++++ AVAILABLE DATA

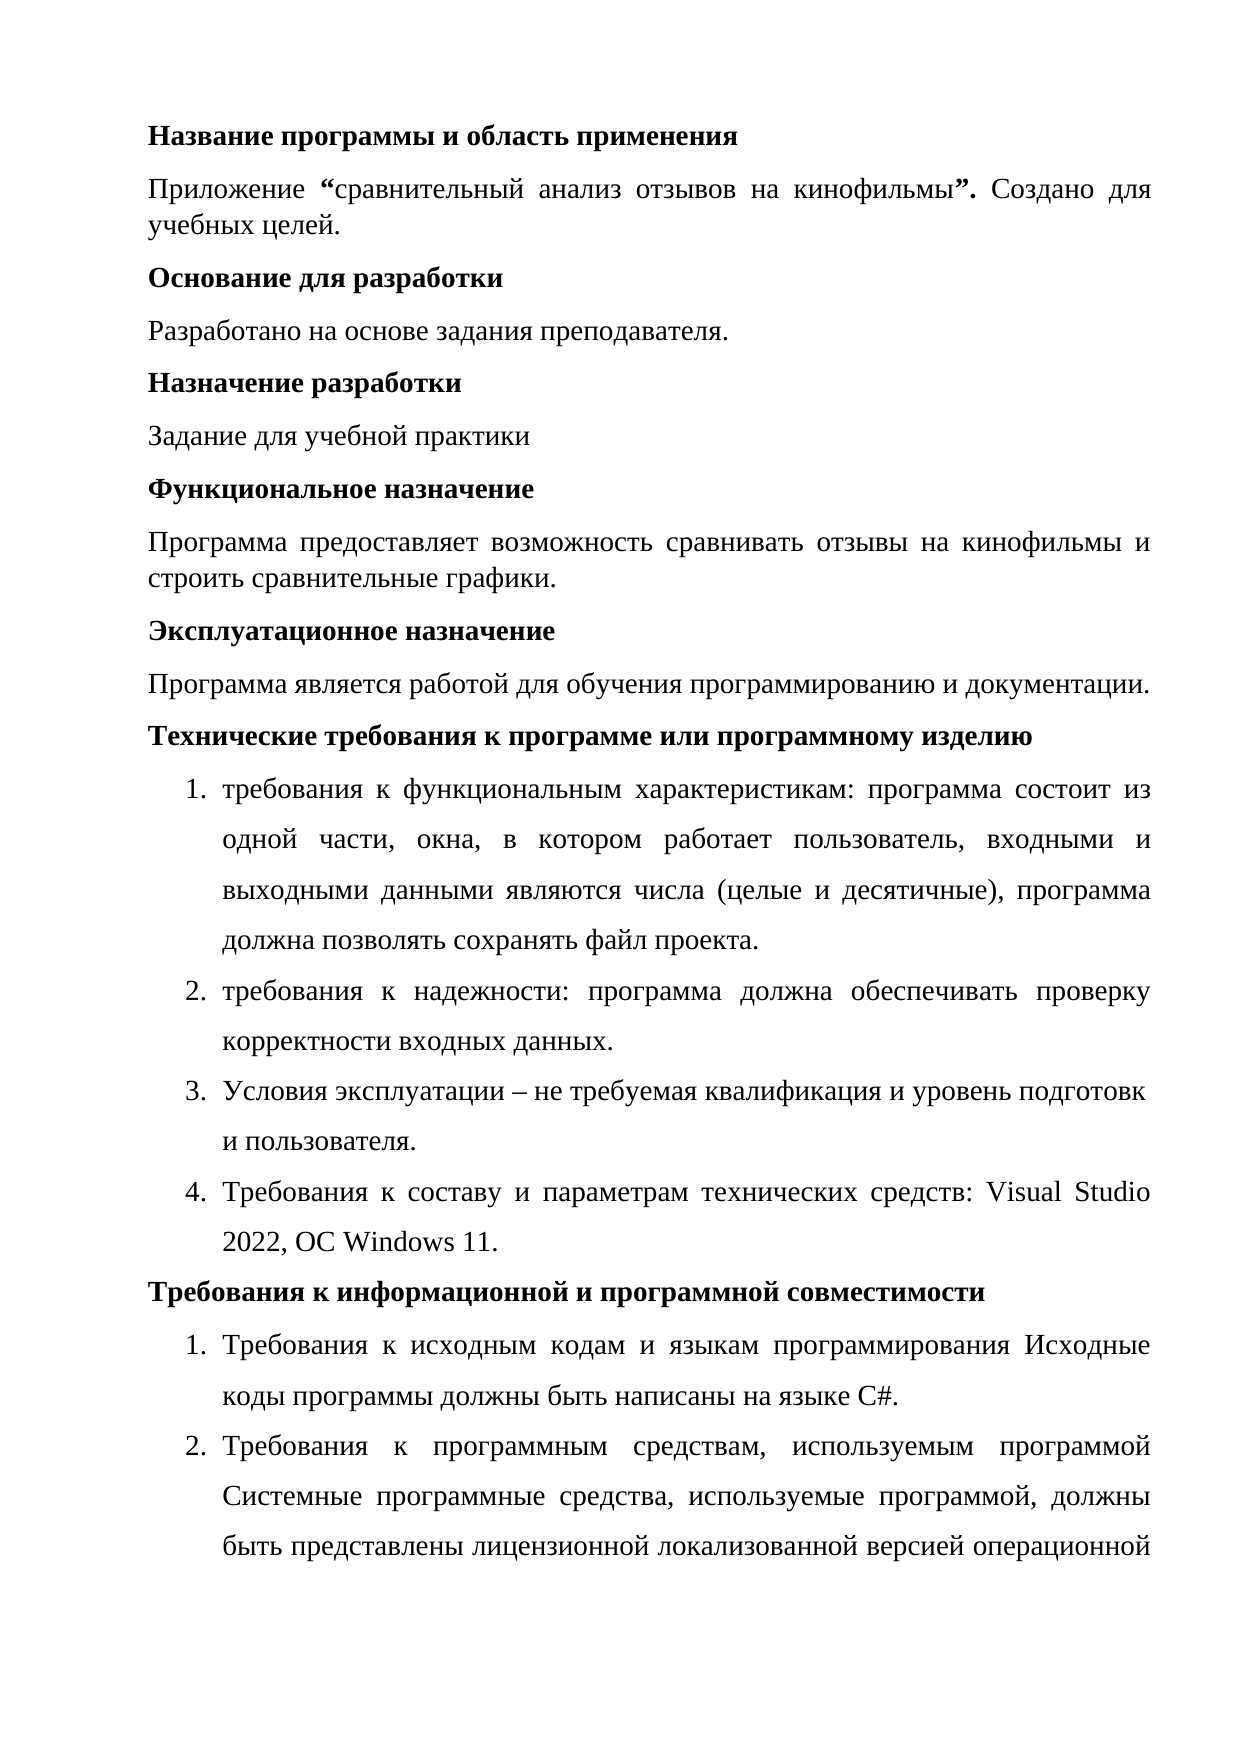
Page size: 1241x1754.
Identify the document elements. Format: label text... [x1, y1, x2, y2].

++++++++
++++ AVAILABLE DATA

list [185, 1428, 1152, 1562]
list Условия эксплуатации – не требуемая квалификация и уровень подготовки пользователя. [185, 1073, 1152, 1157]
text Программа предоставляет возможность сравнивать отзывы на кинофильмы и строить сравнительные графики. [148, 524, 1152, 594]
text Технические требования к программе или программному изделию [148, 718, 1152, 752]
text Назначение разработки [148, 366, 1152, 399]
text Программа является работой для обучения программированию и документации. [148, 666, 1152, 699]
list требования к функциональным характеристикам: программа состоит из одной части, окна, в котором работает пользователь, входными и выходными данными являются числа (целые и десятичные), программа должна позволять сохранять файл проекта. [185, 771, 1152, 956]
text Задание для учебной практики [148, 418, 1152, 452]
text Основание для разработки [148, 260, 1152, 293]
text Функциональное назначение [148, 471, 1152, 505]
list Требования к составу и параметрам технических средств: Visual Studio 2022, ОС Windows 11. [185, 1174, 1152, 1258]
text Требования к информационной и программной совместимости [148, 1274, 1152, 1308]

++++++++

◆ EXERCISE OBJECTIVE:
Would you quote everything above from the line containing "Page size: 1241x1754." down to the line containing "Identify the document"? Include both of those lines and nothing else.

◆ EXERCISE RESULT:
Page size: 1241x1754.
Identify the document elements. Format: label text... [x1, y1, x2, y2].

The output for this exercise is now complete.